Spice Road Spices
Artisan Spice Merchants

The Art of Flavour


Herb Crusted Salmon with Sumac, Mustard Seed, Cumin and Lemon - Salt Free


  • Serves 4

  • 400g x Atlantic Salmon, about 4 x 100g each piece

  • Olive oil - best quality

  • 2 x Tablespoons Sumac

  • 1 x Tablespoon Cumin - freshly ground

  • 1/2 x Tablespoon Yellow Mustard seeds - freshly ground. See note

  • 1/2 x Teaspoon Black Pepper

  • Freshly squeezed lemon juice

  • To order the Spices go to Spices


In a mixing bowl add all the herbs and spices and a little olive oil to give a nice paste.
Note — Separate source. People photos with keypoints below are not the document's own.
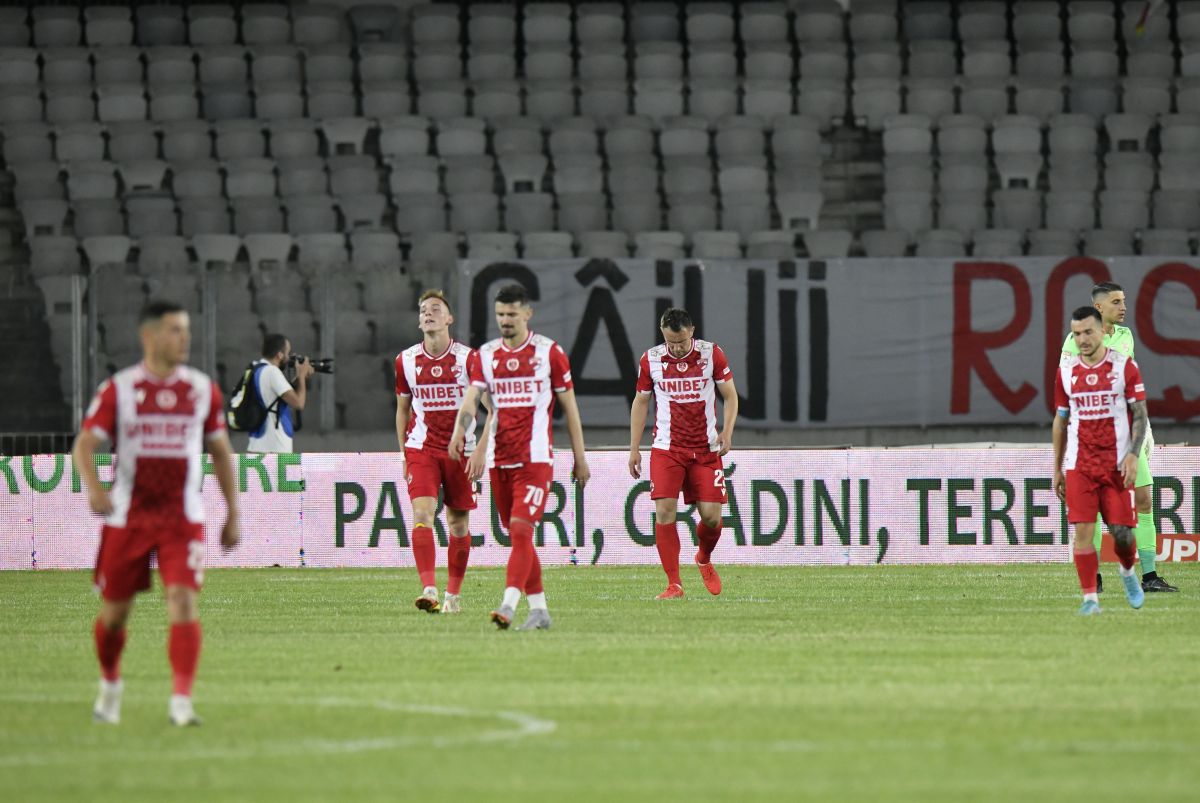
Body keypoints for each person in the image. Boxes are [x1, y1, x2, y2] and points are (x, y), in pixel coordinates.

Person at [72, 300, 239, 726]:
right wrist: (94, 489)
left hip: (181, 519)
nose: (184, 338)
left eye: (185, 329)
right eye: (174, 330)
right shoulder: (121, 389)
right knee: (114, 616)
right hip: (128, 518)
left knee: (182, 601)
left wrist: (233, 513)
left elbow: (221, 452)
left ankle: (181, 702)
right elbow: (85, 445)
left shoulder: (202, 389)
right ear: (149, 336)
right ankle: (111, 686)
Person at [448, 283, 590, 631]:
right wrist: (460, 430)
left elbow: (569, 407)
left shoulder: (549, 353)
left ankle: (508, 605)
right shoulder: (486, 354)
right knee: (516, 536)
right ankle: (540, 610)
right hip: (499, 459)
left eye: (512, 314)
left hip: (535, 460)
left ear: (528, 313)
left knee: (521, 529)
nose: (505, 320)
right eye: (500, 314)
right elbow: (472, 398)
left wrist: (579, 456)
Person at [1060, 282, 1176, 593]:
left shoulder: (1125, 336)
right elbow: (1067, 390)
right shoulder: (1074, 342)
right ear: (1099, 308)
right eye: (1116, 301)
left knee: (1144, 499)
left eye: (1123, 300)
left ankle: (1150, 576)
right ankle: (1094, 579)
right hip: (1094, 438)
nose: (1123, 307)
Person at [628, 308, 739, 600]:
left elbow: (730, 395)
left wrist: (727, 432)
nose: (676, 348)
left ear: (691, 331)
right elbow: (640, 403)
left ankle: (703, 557)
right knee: (665, 512)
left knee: (712, 518)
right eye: (670, 342)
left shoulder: (711, 354)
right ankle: (674, 584)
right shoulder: (650, 359)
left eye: (680, 341)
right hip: (667, 448)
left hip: (705, 448)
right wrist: (634, 448)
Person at [395, 289, 490, 614]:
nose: (428, 313)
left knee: (458, 525)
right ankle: (429, 589)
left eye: (436, 308)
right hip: (422, 448)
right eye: (423, 310)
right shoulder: (405, 360)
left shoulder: (468, 358)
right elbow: (402, 410)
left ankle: (453, 595)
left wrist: (479, 448)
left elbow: (494, 408)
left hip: (459, 453)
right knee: (422, 514)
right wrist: (404, 454)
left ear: (449, 319)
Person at [1053, 306, 1150, 615]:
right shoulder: (1066, 372)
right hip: (1080, 464)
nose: (1082, 339)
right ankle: (1090, 599)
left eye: (1087, 332)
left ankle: (1127, 572)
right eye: (1076, 334)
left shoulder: (1125, 367)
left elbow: (1140, 414)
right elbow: (1060, 420)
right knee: (1082, 531)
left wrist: (1134, 454)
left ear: (1101, 331)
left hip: (1115, 463)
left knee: (1122, 534)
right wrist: (1057, 468)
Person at [246, 333, 314, 454]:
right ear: (279, 355)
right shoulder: (272, 372)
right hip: (274, 448)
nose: (289, 358)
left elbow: (274, 397)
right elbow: (298, 403)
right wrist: (302, 376)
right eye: (288, 353)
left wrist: (299, 378)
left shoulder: (256, 369)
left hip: (258, 444)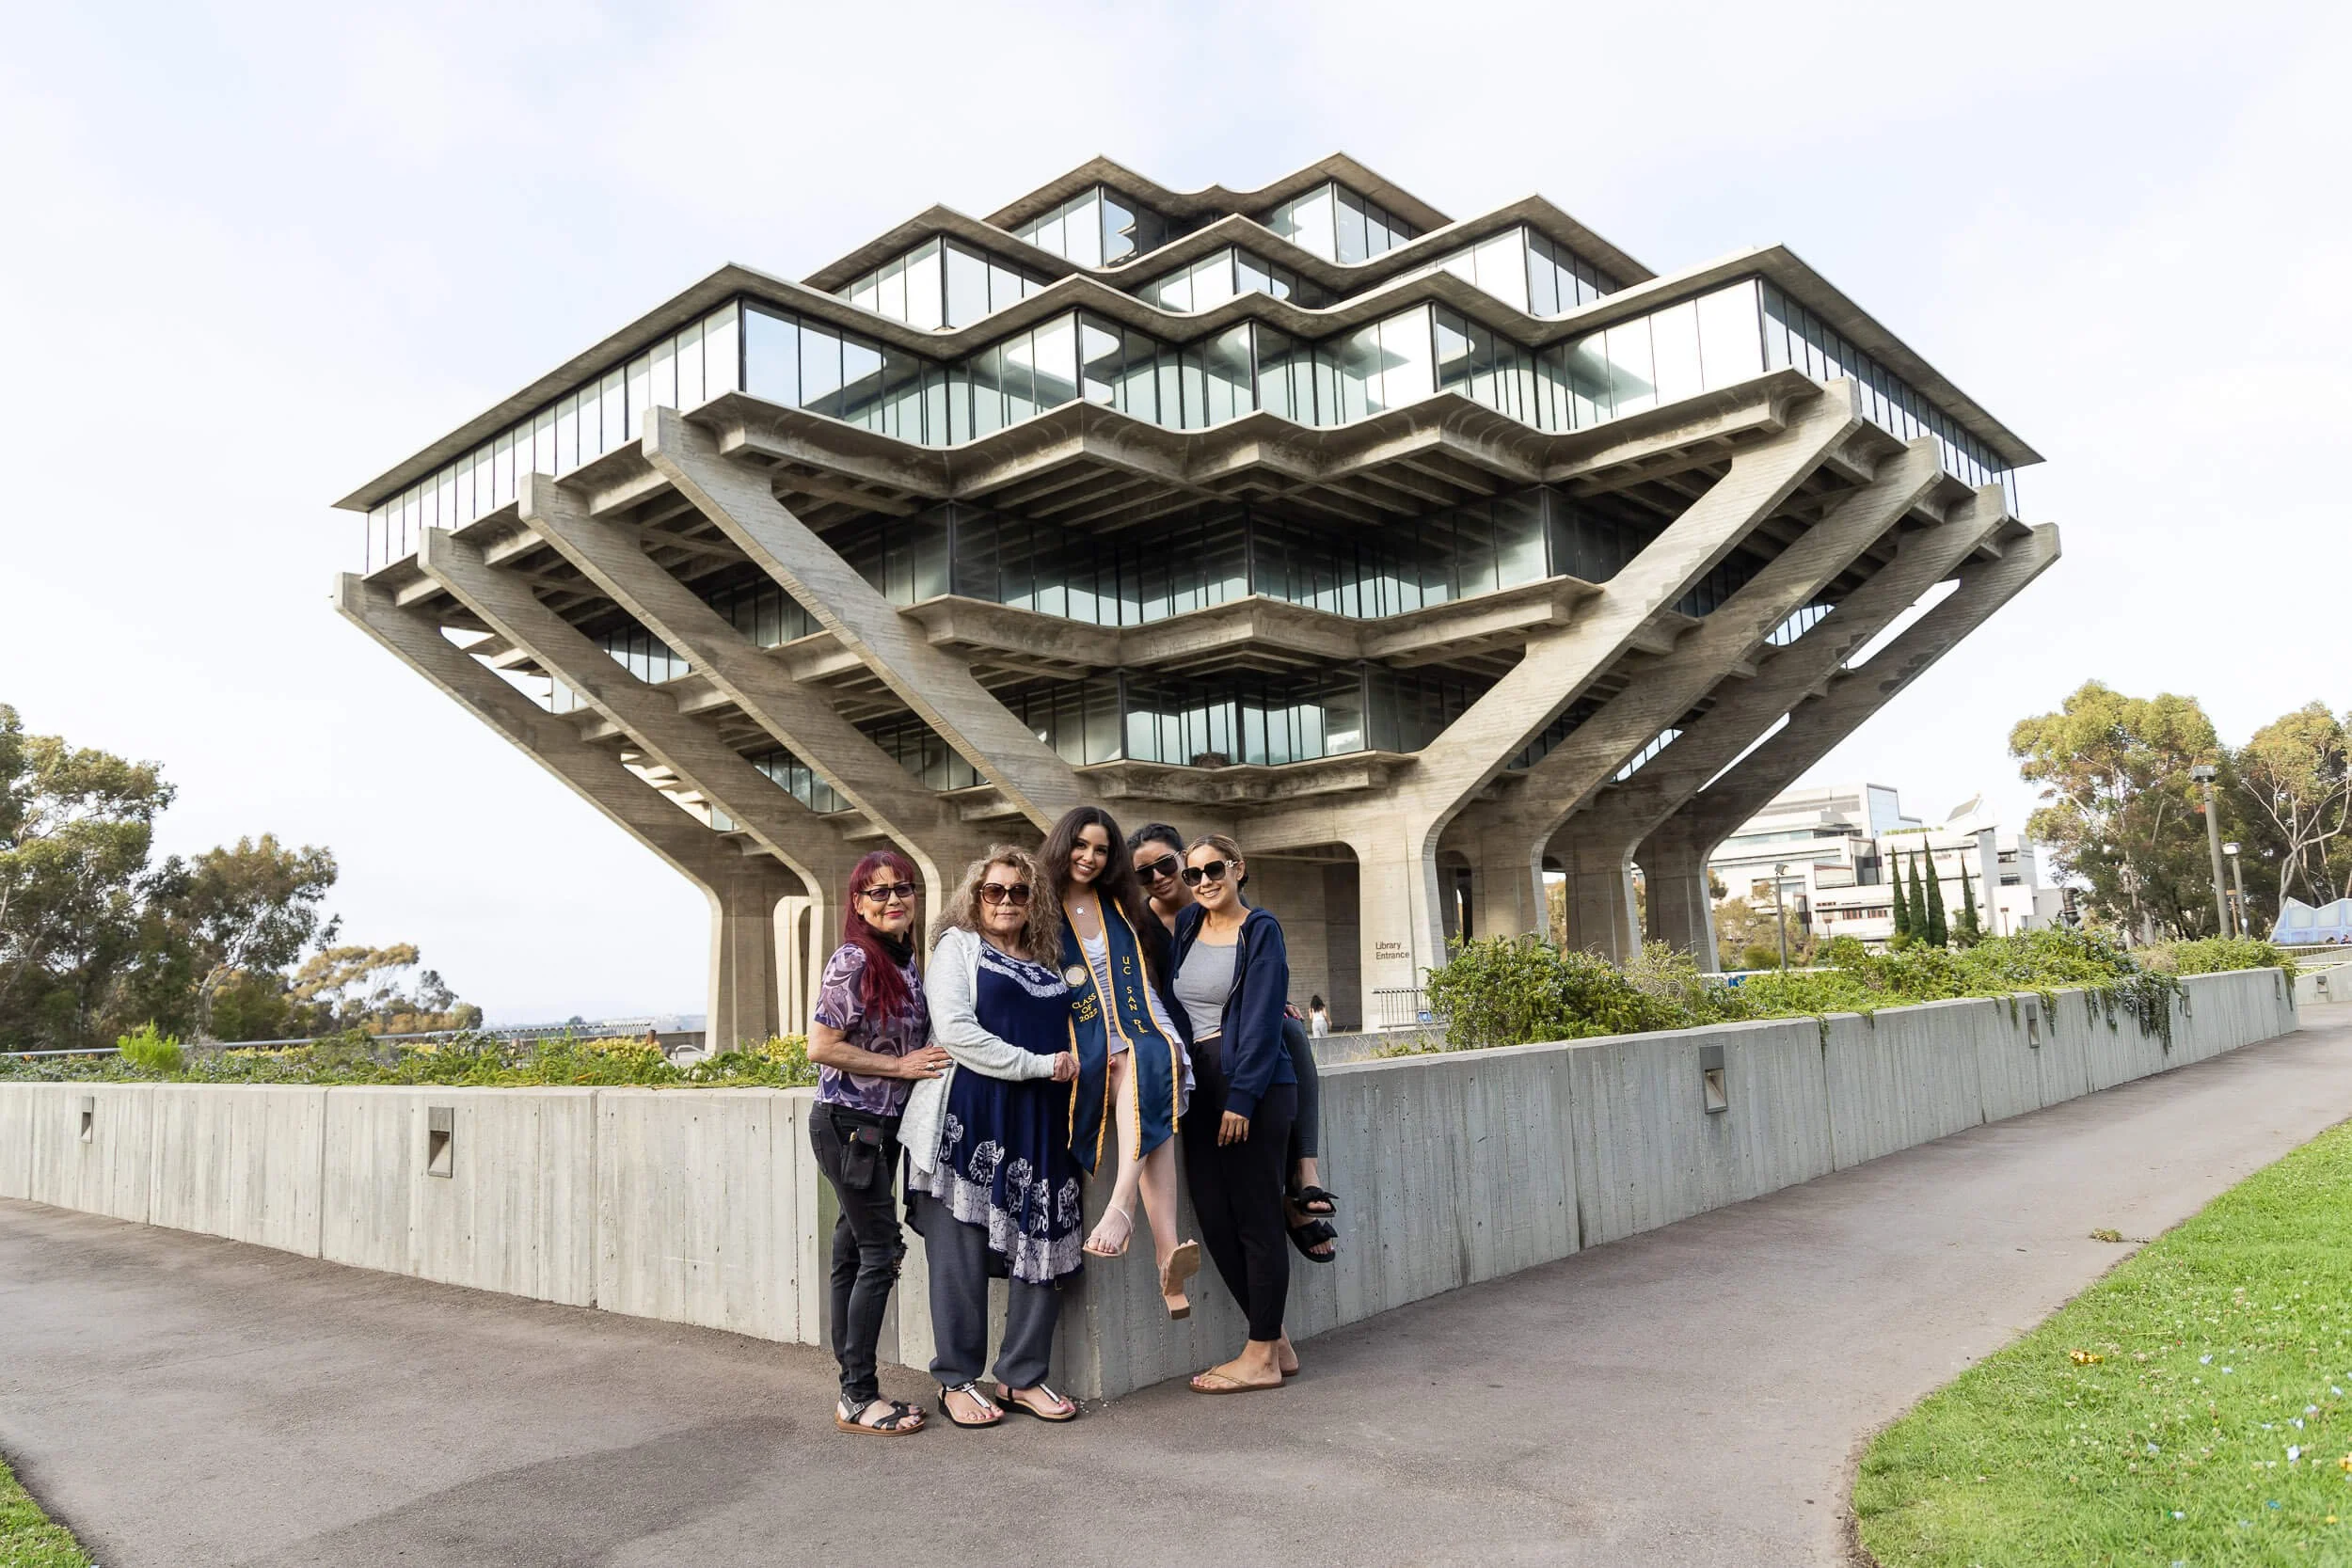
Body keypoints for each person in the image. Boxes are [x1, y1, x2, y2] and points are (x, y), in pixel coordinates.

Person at [900, 847, 1086, 1428]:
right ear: (975, 896)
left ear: (1035, 901)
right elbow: (956, 1032)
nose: (1006, 901)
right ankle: (956, 1379)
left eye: (1019, 892)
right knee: (958, 1255)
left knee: (1044, 1244)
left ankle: (1020, 1376)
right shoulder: (957, 947)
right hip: (969, 1115)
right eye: (994, 891)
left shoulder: (1051, 958)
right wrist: (1038, 1065)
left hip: (1044, 1120)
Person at [1131, 821, 1337, 1265]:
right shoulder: (1143, 922)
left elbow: (1253, 963)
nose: (1160, 877)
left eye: (1167, 864)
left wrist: (1266, 996)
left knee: (1289, 1032)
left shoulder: (1221, 898)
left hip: (1240, 1036)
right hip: (1188, 1039)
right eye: (1144, 873)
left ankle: (1304, 1174)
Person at [805, 849, 947, 1436]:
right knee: (881, 1252)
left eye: (903, 889)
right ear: (858, 904)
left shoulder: (902, 959)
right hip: (849, 1123)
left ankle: (851, 1381)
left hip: (877, 1129)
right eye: (878, 892)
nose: (894, 900)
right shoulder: (855, 960)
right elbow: (821, 1045)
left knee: (853, 1248)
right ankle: (857, 1396)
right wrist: (902, 1065)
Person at [1044, 807, 1202, 1318]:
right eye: (1082, 846)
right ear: (1064, 845)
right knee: (1146, 1085)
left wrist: (1160, 1036)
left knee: (1150, 1056)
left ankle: (1126, 1210)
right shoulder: (1040, 908)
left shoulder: (1120, 905)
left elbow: (1151, 984)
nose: (1090, 858)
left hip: (1138, 1029)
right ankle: (1162, 1248)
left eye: (1101, 850)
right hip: (1081, 1043)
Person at [1172, 832, 1302, 1393]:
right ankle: (1273, 1339)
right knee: (1214, 1217)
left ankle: (1260, 1356)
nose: (1203, 881)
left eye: (1214, 869)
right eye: (1193, 874)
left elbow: (1266, 1013)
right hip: (1199, 1083)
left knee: (1256, 1218)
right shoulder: (1186, 927)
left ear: (1238, 869)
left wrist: (1243, 1097)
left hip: (1252, 1083)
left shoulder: (1261, 929)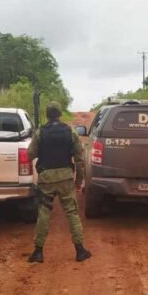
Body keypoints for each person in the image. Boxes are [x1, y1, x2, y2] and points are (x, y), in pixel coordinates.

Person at [27, 101, 92, 263]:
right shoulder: (70, 132)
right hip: (65, 178)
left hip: (46, 179)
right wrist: (79, 181)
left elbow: (29, 155)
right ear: (60, 114)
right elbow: (79, 160)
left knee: (44, 213)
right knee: (72, 212)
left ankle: (38, 252)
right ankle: (80, 250)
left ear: (47, 115)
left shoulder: (40, 132)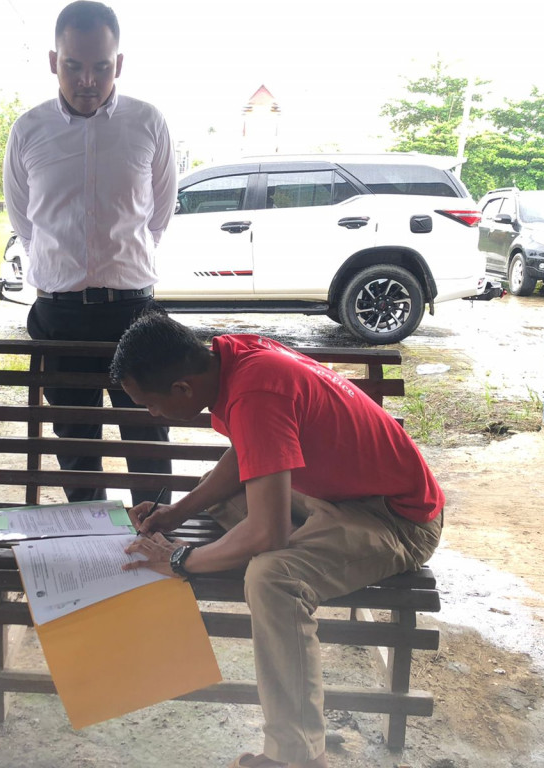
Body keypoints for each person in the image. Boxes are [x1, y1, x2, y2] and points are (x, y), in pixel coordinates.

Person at [111, 312, 444, 768]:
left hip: (396, 520)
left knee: (272, 579)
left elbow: (269, 532)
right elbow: (248, 452)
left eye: (150, 404)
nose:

Pat dry the salmon pieces then liberally coat each piece with the paste and refrigerate for at least 30 minutes. After refrigerating allow to return to room temperature.

In a heavy based pan add olive oil and heat to just before smoking.

Then carefully place the salmon pieces, spice coated side down, press lightly and sauté for around 5 minutes. Flip over for a further 2 minutes or to your degree of doneness then add the lemon juice before serving.

Important: Essential the yellow mustard seed is ground just before serving. A mortar and pestle would work well.

Comments: The salmon is always best slightly pink in the middle.